SAD tends to affect certain groups more often: women, those who are younger, those who live far from the equator where there is less sunlight, and those whose families have a history of depression, bipolar disorder, or SAD. It is uncertain what exactly causes seasonal depression, but some studies speculate that it has to do with each individual’s biological clock and levels of serotonin and melatonin. Dr. Norman E. Rosenthal, a psychiatrist at Georgetown University Medical Center, believes that SAD stems from a person’s insensitivity to light. He explains in his book, Winter Blues: Everything You Need to Know to Beat Seasonal Affective Disorder(Guilford Press, 2005), that most of us go through winter on a relatively even keel because exposure to indoor lighting helps offset the lack of natural light. But indoor light may be too weak for people with SAD. Rosenthal theorizes that a lack of, or insensitivity to, light may disrupt brain processes influenced by the mood-setting chemicals serotonin and dopamine.
If left untreated, SAD can lead to social withdrawal, reduced ability to work or attend school, substance abuse, other mental health disorders, and suicidal thoughts or behavior.
If you do not have seasonal affective disorder but are at risk for developing it, it is wise to take measures to help keep your spirits up during certain seasons.

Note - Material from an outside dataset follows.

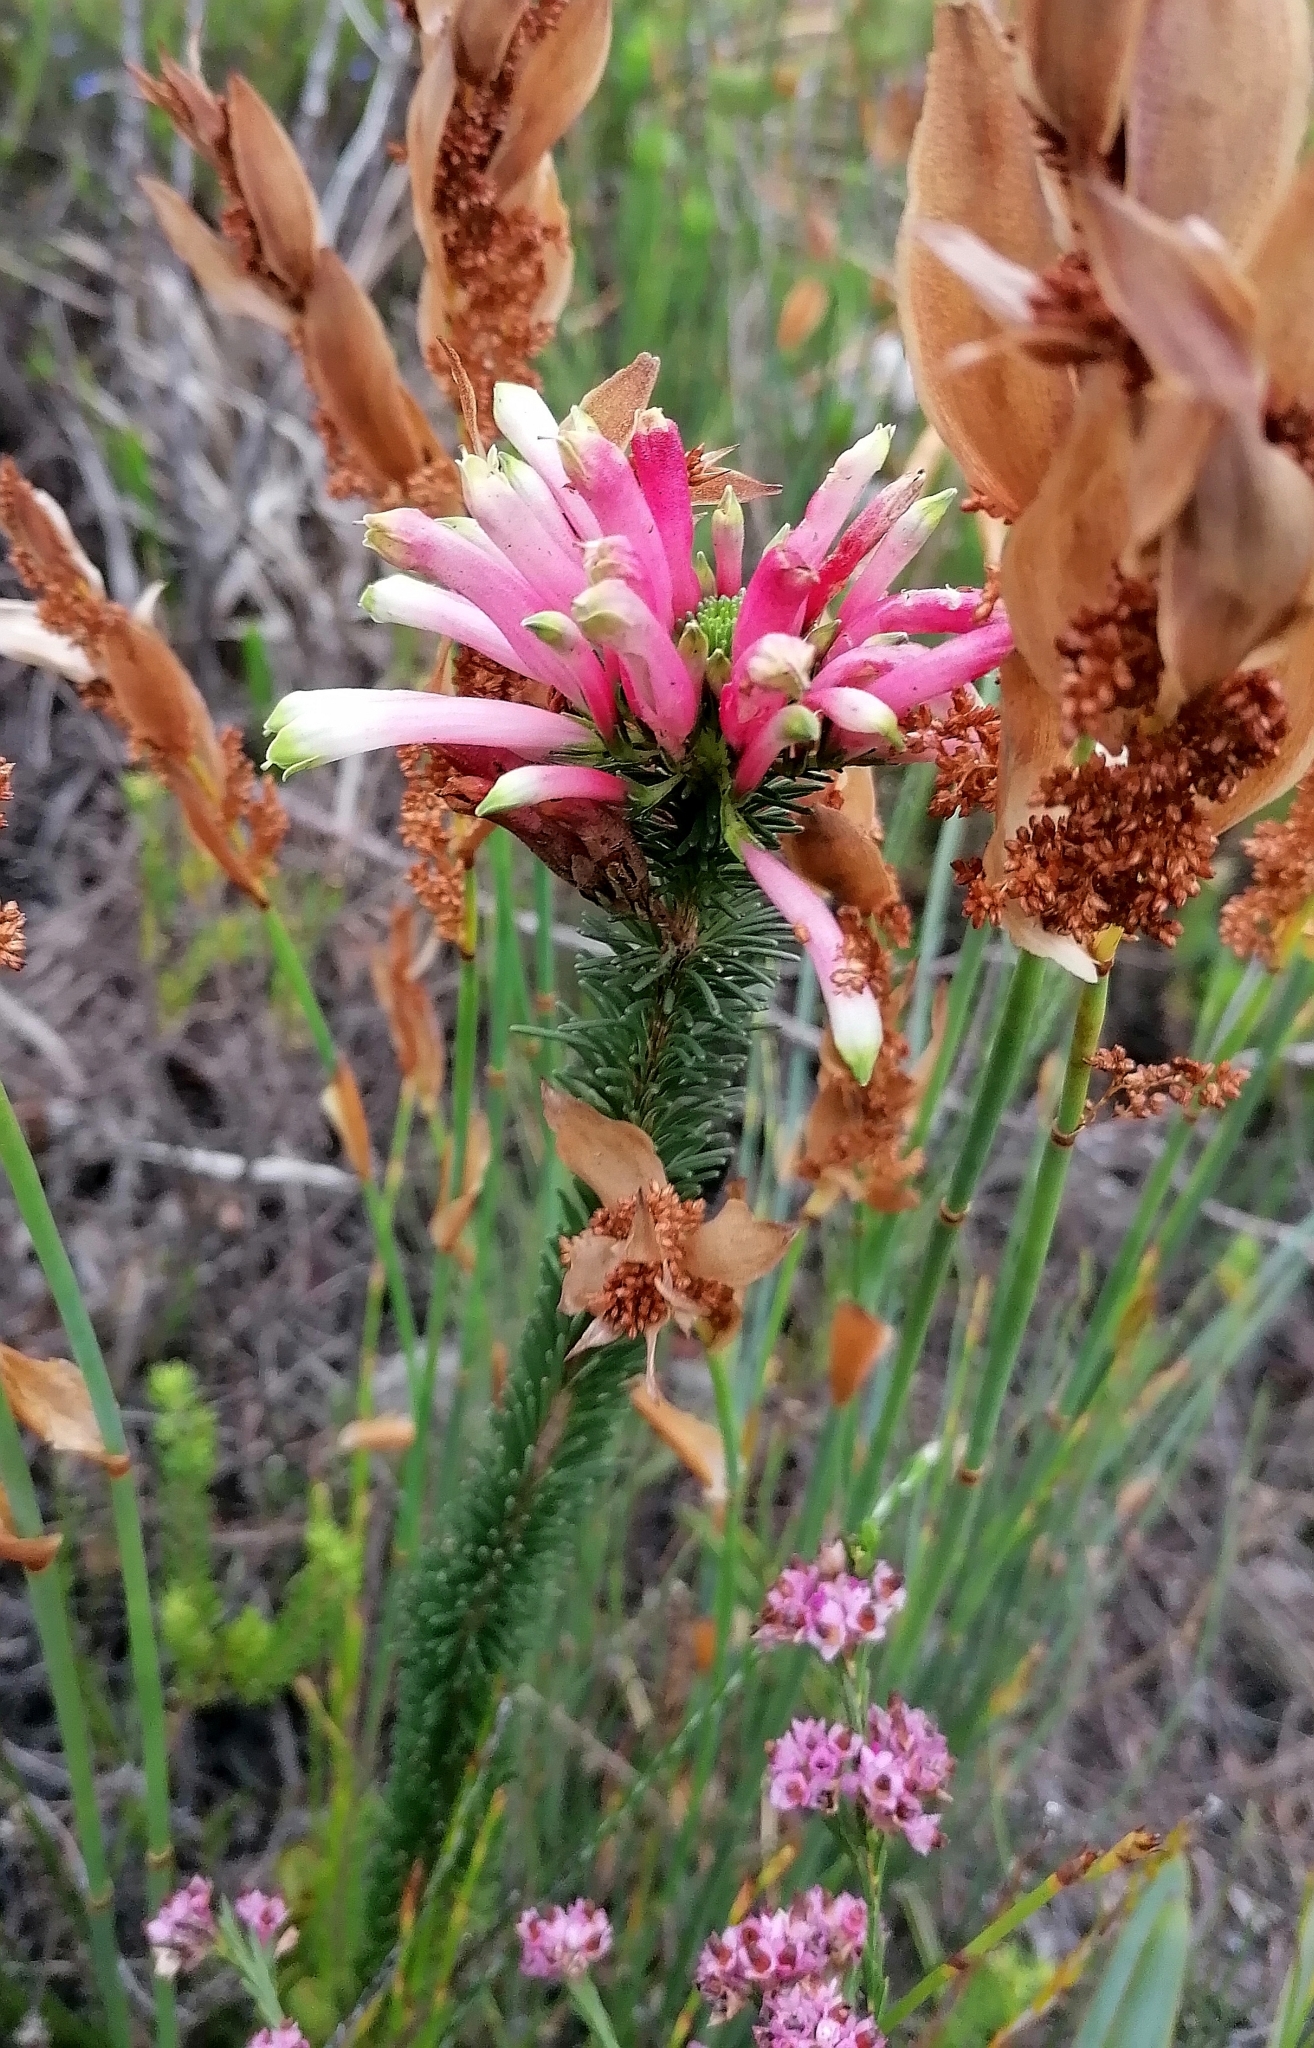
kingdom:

Make the time for exercise. In the winter, people are often less active; they don’t go for walks outside, they don’t visit the park or play sports. To keep your activity levels up, you can practice an indoor exercise routine by following a fitness video, running on a treadmill, lifting weights, jumping rope, or doing yoga. Exercise can give your mood a healthy boost and lower your stress levels.
You can look for special lights that are designed to mimic sunlight called light therapy boxes. Light therapy is thought to be effective in treating SAD, other depressive disorders, and sleep disorders. It’s a relatively safe treatment with little possible side-effects.
If you experience SAD in the summer, it would probably be best to keep away from light. It is thought that summer SAD is due to too much sun. Too much sunlight also turns off production of melatonin, making it more difficult for restless sleepers to get the refreshing rest they need.
If you have been diagnosed with SAD, research published in Biological Psychiatry indicates that taking antidepressant medication in autumn, before the mood declines, may help to alleviate symptoms. If your doctor recommends it, increasing the dosage of your existing medication or switching to another pharmaceutical may help.
Light therapy can help restore balance to unbalanced circadian rhythms. Most studies recommend that SAD sufferers receive about 30 to 45 minutes of exposure to a 10,000-lux light source daily for light therapy to be effective. Keep in mind that some light therapy boxes become less bright over time and may need to be replaced each year if used regularly. If eye damage is a concern for you, some light boxes are designed to not emit light in the blue part of the spectrum, which is believed to be more damaging to the retina.
Spending more time outdoors while the sun is up can be an effective treatment for SAD. In the 1990s, Swiss researchers designed a trial that compared a one-hour walk each morning to sitting in front of a light box for half an hour. Those who went for a walk in the sun received a much greater mood lift than those who basked in artificial light. Finally, consider attending therapy sessions or joining a support group. Sometimes talking things out is the best way to endure, understand and overcome this difficult problem.